И, чувствуя, как распущенные волосы Женевьевы касаются его рук, он схватил их, страстно прижимая к глазам, к губам:
— Бежать! И это ваш совет? Но куда я могу теперь бежать? И, если даже я спасусь от полиции, от самого себя не спастись… И потом, вы будете меня презирать, если я убегу.
— Я! Презирать вас, мой друг…
— Я жил, ничего не сознавая; я убил, как во сне, как в кошмаре, от которого уже не могу очнуться…
— Из которого я хочу вас вырвать, — воскликнула она.
— Зачем меня будить, если я проснусь преступником? — Он схватил ее за руку: — Разве вы не понимаете, что я не вынесу безнаказанности? Что мне осталось, как не дождаться утра и сознаться во всем?
— Вы должны сознаться богу, не людям. Если бы мой отец вам этого сам не сказал, я бы сказала то же. Лафкадио, есть церковь, которая укажет вам вашу кару и поможет вам обрести мир через ваше раскаяние.
Женевьева права; и, разумеется, для Лафкадио нет лучшего выбора, чем удобное послушание; рано или поздно, он в этом убедится, как и в том, что все остальные пути ему заказаны… Досадно, что первый ему так посоветовал эта шляпа, Жюлиюс!
— Чему это вы меня учите? — говорит он с оттенком неприязни. — Неужели это вы так говорите?
Он выпускает и отталкивает ее руку; и, когда Женевьева отходит он него, он чувствует, как в нем растет, вместе с какой-то злобой против Жюлиюса, желание разлучить Женевьеву с отцом, он видит ее голые ноги в шелковых туфельках.
— Неужели вы не понимаете, что меня страшит не раскаяние, а…
Он встал с постели; он отвернулся от Женевьевы; он подходит к окну; ему душно; он приникает лбом к стеклу и горячими ладонями к холодному железу перил; ему хотелось бы забыть, что он тут, что он рядом с ней…
— Мадмуазель де Баральуль, вы сделали для преступника все, что может сделать молодая девушка из хорошей семьи, если даже не больше; я вас благодарю от всей души. Теперь вам лучше меня оставить. Возвращайтесь к вашему отцу, к вашим привычкам, к вашим обязанностям… Прощайте. Как знать, увижу ли я вас еще когда-нибудь? Помните, что только для того, чтобы быть немного менее недостойным вашего доброго отношения ко мне, я завтра сознаюсь во всем. Помните, что… Нет, не подходите ко мне!.. Или вы думаете, что мне было бы довольно рукопожатия?..

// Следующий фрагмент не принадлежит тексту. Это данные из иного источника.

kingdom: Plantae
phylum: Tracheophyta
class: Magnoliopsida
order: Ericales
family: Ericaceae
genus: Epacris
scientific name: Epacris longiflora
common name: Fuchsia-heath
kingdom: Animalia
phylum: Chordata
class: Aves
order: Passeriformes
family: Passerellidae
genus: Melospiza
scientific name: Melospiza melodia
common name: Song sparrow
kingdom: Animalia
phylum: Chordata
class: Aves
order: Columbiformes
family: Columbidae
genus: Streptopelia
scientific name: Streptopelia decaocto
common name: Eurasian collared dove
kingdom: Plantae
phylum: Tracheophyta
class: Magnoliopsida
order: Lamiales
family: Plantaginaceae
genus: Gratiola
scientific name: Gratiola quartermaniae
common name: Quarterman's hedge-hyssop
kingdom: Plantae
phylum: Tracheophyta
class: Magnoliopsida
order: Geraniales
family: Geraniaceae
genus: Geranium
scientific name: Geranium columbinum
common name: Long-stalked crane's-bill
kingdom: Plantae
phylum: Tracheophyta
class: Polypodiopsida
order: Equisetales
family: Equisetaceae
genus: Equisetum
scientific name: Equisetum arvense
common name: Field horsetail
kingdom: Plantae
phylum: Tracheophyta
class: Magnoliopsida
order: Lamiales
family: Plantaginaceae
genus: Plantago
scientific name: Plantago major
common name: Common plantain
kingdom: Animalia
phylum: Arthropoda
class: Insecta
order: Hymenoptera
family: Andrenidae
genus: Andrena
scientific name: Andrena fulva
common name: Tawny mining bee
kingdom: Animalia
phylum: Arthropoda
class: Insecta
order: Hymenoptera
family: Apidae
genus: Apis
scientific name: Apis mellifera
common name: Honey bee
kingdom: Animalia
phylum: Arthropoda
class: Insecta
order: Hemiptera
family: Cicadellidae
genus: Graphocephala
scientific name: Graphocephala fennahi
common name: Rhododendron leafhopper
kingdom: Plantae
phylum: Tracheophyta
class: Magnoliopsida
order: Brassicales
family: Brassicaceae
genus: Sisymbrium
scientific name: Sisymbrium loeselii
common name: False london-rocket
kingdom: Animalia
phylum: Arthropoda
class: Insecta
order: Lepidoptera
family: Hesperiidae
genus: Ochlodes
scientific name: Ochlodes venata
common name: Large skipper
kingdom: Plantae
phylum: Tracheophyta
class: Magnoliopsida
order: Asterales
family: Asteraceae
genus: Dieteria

Женевьева не побоялась бы отцовского гнева, мнения света и его презрения, но перед этим ледяным тоном Лафкадио она теряет мужество. Неужели же он не понял, что если она пришла вот так, ночью, говорить с ним, сознаться ему в своей любви, то, значит, и в ней тоже есть и решимость, и отвага, и ее любовь стоит, пожалуй, побольше, чем простая благодарность?.. Но как она ему скажет, что и она тоже до этого дня металась словно во сне, — во сне, от которого пробуждалась на миг только в больнице, где, среди несчастных детей, когда она перевязывала их настоящие раны, ей иногда казалось, что она, наконец, касается какой-то действительности, — в жалком сне, где метались рядом с ней ее родители и высились все нелепые условности их среды; что она никогда не могла принять всерьез ни их жестов, ни их мнений, идеалов и принципов, ни даже их самих. Что же удивительного, если и Лафкадио не принял всерьез Флериссуара!.. Разве они могут так расстаться? Любовь ее толкает, кидает к нему. Лафкадио хватает ее, прижимает к себе, покрывает ее бледный лоб поцелуями…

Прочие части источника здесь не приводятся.